## [ASSIGNMENT]
After locating the line that contains "M97 665 117 673 111 690 97 684 94 676Z" in the data below, set down exactly that line and each one after it through the line that contains "M233 2279 765 1022", and nothing more.

Dataset entries
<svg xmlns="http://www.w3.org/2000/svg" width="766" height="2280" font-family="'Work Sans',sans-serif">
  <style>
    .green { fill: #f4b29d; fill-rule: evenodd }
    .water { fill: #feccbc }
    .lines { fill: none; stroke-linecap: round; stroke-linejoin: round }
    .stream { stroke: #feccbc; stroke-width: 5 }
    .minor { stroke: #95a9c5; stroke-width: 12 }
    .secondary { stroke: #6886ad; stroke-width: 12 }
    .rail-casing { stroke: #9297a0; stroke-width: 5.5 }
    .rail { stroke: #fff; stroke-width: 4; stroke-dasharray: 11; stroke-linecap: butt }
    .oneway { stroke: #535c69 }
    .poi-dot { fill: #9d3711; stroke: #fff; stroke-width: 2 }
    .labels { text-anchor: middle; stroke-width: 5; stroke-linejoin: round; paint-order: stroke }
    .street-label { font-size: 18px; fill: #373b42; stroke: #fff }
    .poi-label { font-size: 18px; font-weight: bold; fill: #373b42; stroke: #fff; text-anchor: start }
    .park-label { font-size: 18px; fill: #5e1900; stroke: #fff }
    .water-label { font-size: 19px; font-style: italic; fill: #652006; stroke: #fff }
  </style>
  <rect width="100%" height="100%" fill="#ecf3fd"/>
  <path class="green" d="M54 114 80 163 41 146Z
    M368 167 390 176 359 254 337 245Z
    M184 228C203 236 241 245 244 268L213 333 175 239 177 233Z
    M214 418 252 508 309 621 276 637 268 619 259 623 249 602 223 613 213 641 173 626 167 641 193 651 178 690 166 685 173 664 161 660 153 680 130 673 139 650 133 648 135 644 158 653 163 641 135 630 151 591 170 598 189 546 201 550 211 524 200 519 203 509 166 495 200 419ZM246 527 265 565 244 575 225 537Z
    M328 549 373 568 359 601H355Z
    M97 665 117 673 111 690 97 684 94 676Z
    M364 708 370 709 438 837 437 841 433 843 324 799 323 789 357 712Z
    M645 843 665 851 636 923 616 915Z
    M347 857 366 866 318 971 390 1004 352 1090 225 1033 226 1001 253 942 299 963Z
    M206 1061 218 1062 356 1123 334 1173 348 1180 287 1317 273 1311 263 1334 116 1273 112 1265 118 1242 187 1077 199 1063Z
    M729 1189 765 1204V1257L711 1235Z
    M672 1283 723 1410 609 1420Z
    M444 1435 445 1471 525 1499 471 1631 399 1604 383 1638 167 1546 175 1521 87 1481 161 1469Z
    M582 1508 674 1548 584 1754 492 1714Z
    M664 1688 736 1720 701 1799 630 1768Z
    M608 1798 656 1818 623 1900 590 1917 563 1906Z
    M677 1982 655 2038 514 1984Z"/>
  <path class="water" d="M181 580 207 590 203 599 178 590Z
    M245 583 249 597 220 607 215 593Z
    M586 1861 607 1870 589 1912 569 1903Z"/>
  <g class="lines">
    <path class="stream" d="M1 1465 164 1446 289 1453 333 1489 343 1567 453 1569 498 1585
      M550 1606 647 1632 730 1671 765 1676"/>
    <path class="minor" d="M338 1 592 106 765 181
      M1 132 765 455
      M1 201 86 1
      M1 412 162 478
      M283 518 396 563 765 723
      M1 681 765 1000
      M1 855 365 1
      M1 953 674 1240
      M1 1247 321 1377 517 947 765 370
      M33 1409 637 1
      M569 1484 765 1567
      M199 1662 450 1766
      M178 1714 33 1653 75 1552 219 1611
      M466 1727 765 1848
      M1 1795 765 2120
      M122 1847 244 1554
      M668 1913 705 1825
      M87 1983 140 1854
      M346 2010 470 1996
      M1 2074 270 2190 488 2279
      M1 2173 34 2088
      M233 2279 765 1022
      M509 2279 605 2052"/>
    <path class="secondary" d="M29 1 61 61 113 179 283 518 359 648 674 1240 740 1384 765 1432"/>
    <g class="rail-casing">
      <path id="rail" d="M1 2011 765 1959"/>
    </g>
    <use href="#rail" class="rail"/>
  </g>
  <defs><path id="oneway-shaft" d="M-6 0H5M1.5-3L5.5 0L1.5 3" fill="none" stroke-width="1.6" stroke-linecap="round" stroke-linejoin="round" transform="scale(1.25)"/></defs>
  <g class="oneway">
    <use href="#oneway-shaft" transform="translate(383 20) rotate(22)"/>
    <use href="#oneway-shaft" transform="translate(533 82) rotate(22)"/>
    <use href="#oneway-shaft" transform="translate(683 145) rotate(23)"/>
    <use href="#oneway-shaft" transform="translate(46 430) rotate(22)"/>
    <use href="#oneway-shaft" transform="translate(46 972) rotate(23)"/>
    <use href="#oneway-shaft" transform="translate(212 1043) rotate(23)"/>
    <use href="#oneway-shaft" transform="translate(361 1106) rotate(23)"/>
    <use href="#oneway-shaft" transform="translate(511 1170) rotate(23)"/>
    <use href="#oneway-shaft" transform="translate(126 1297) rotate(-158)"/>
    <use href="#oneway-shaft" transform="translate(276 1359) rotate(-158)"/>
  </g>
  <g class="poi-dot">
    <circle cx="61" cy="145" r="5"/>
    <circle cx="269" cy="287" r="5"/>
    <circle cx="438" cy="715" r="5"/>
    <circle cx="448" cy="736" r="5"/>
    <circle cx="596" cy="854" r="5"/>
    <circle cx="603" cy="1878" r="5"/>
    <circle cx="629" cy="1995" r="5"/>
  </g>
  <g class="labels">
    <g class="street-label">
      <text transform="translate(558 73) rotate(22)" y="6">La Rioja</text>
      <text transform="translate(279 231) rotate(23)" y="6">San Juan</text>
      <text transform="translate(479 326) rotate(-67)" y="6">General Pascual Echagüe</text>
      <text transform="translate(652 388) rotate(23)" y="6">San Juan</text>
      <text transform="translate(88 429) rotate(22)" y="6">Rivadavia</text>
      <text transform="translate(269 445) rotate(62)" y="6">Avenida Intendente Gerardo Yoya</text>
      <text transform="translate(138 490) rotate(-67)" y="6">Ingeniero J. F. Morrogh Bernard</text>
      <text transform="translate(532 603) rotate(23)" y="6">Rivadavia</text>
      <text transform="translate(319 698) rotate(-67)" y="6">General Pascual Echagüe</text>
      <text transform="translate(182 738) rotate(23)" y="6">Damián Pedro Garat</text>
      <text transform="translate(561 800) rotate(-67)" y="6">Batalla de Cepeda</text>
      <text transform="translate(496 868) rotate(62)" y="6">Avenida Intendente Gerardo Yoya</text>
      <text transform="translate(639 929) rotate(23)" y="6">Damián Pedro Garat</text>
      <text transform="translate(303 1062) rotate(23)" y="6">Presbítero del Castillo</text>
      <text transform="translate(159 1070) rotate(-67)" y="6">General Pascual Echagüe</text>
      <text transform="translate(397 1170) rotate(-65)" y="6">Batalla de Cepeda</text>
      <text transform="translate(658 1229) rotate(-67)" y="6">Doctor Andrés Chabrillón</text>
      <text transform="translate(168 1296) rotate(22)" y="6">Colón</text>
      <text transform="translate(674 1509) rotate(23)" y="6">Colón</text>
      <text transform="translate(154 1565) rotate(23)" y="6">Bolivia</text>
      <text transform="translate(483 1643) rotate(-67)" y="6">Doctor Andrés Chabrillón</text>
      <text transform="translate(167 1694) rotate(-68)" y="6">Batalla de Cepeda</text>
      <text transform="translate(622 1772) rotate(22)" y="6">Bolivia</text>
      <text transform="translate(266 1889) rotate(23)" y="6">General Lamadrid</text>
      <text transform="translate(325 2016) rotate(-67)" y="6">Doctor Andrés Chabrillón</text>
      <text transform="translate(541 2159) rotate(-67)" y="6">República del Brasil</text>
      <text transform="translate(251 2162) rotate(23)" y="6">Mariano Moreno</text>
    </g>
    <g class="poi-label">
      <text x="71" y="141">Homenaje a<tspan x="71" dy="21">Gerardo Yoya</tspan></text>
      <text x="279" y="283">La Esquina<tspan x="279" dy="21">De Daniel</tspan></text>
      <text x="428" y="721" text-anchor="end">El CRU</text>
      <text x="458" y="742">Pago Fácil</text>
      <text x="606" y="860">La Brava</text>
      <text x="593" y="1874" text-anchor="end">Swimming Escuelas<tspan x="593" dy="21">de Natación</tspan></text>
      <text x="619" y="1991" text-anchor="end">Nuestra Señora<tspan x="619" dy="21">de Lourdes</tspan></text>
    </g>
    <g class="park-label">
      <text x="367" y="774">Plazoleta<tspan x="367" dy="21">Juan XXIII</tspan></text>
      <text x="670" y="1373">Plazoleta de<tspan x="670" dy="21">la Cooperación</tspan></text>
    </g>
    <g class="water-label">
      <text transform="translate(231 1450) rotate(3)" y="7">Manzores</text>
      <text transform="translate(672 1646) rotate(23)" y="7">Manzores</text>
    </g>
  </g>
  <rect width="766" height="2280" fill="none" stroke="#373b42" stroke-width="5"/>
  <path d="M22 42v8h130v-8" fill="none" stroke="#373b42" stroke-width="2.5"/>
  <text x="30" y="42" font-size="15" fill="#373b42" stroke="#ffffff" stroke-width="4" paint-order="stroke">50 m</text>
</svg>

## [ANSWER BOX]
    M97 665 117 673 111 690 97 684 94 676Z
    M364 708 370 709 438 837 437 841 433 843 324 799 323 789 357 712Z
    M645 843 665 851 636 923 616 915Z
    M347 857 366 866 318 971 390 1004 352 1090 225 1033 226 1001 253 942 299 963Z
    M206 1061 218 1062 356 1123 334 1173 348 1180 287 1317 273 1311 263 1334 116 1273 112 1265 118 1242 187 1077 199 1063Z
    M729 1189 765 1204V1257L711 1235Z
    M672 1283 723 1410 609 1420Z
    M444 1435 445 1471 525 1499 471 1631 399 1604 383 1638 167 1546 175 1521 87 1481 161 1469Z
    M582 1508 674 1548 584 1754 492 1714Z
    M664 1688 736 1720 701 1799 630 1768Z
    M608 1798 656 1818 623 1900 590 1917 563 1906Z
    M677 1982 655 2038 514 1984Z"/>
  <path class="water" d="M181 580 207 590 203 599 178 590Z
    M245 583 249 597 220 607 215 593Z
    M586 1861 607 1870 589 1912 569 1903Z"/>
  <g class="lines">
    <path class="stream" d="M1 1465 164 1446 289 1453 333 1489 343 1567 453 1569 498 1585
      M550 1606 647 1632 730 1671 765 1676"/>
    <path class="minor" d="M338 1 592 106 765 181
      M1 132 765 455
      M1 201 86 1
      M1 412 162 478
      M283 518 396 563 765 723
      M1 681 765 1000
      M1 855 365 1
      M1 953 674 1240
      M1 1247 321 1377 517 947 765 370
      M33 1409 637 1
      M569 1484 765 1567
      M199 1662 450 1766
      M178 1714 33 1653 75 1552 219 1611
      M466 1727 765 1848
      M1 1795 765 2120
      M122 1847 244 1554
      M668 1913 705 1825
      M87 1983 140 1854
      M346 2010 470 1996
      M1 2074 270 2190 488 2279
      M1 2173 34 2088
      M233 2279 765 1022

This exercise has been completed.